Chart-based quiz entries
....

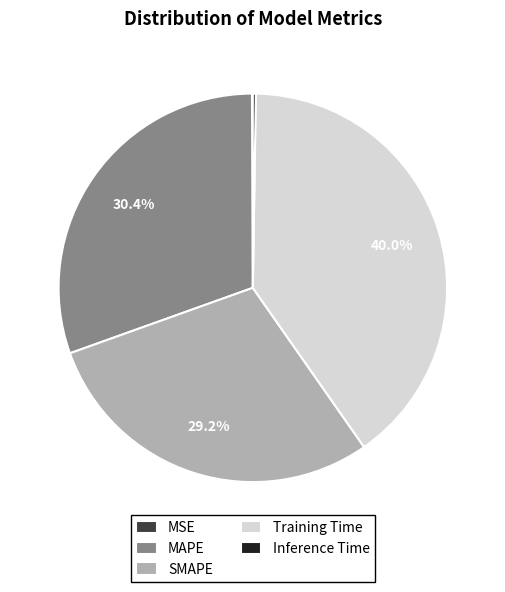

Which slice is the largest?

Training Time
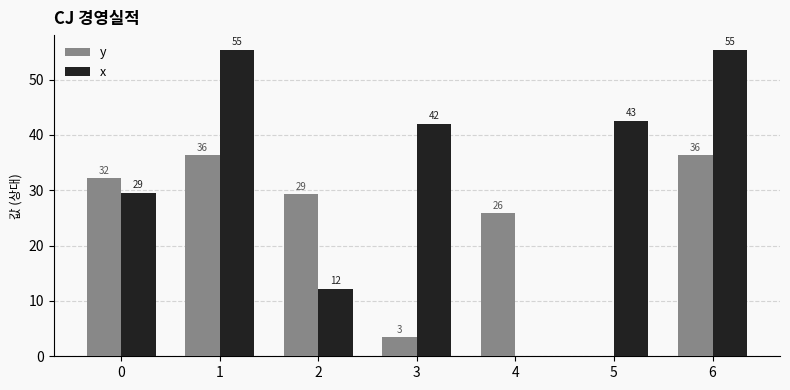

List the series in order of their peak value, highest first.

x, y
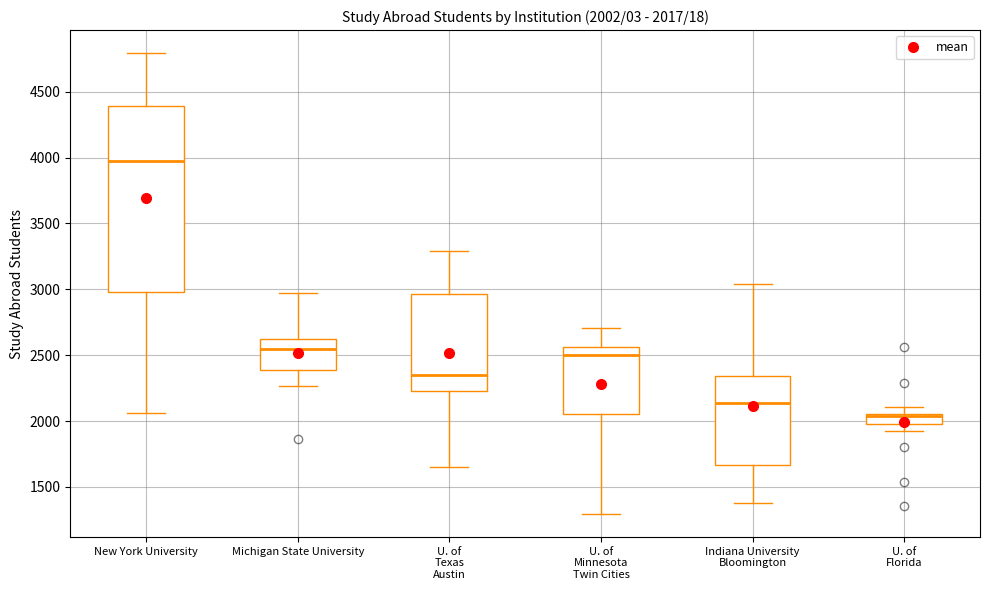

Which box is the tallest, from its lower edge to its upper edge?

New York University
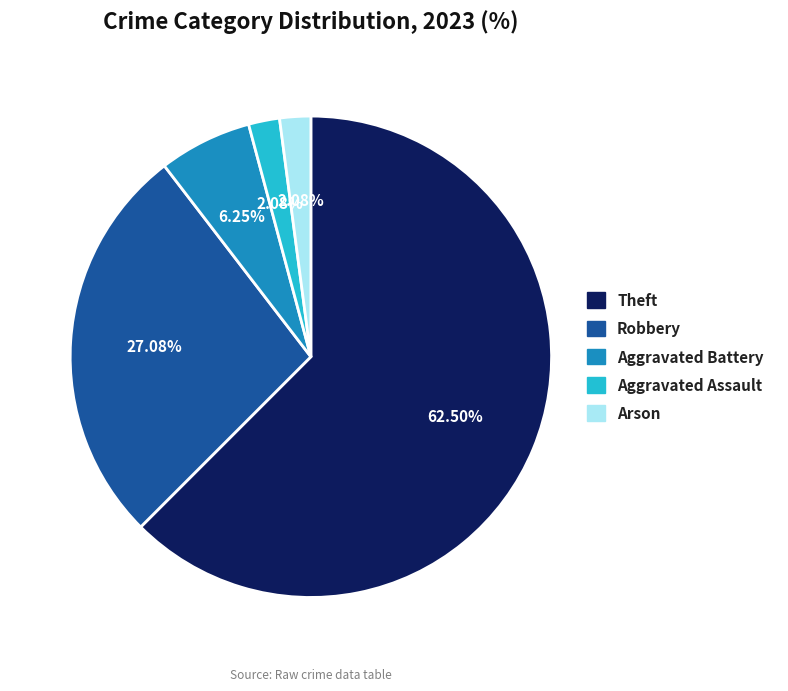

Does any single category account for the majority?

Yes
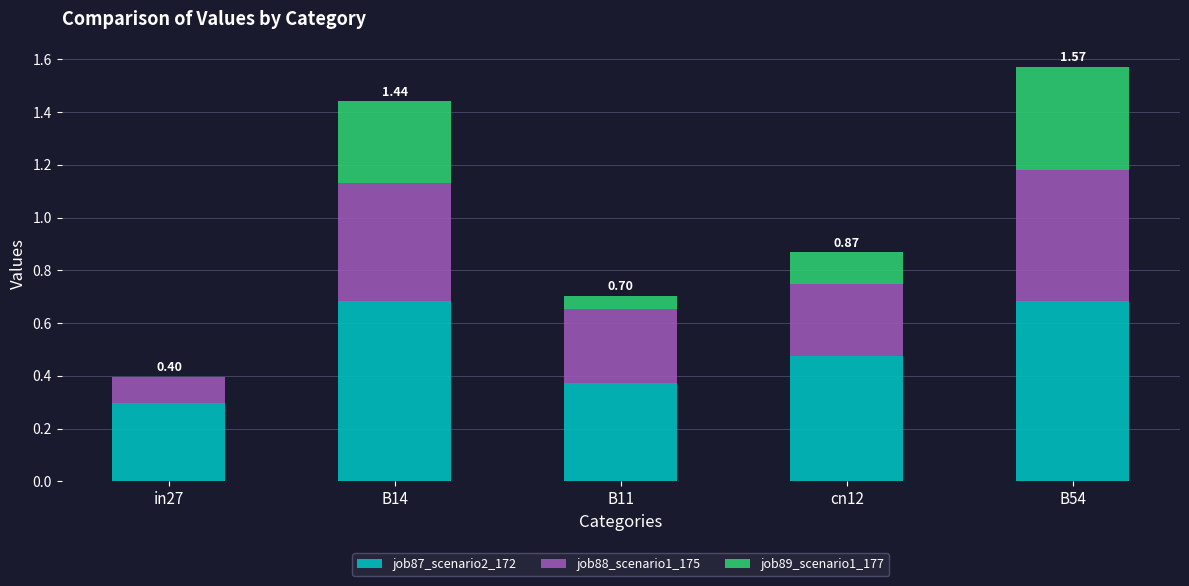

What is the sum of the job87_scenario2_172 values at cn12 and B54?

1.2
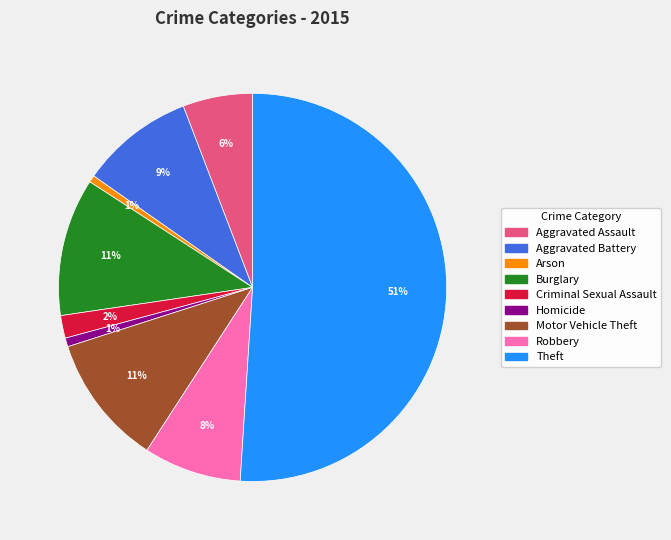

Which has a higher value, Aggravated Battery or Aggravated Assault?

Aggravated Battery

....

:: YOUR GOAL ::
Set down the entries again word for word, starting at the line that contains "Training Time" and continuing through the last line of the entries. Leave the pictures out of your answer.

:: EXPECTED ANSWER ::
Training Time

List the series in order of their peak value, highest first.

x, y

Which box is the tallest, from its lower edge to its upper edge?

New York University

Does any single category account for the majority?

Yes

What is the sum of the job87_scenario2_172 values at cn12 and B54?

1.2

Which has a higher value, Aggravated Battery or Aggravated Assault?

Aggravated Battery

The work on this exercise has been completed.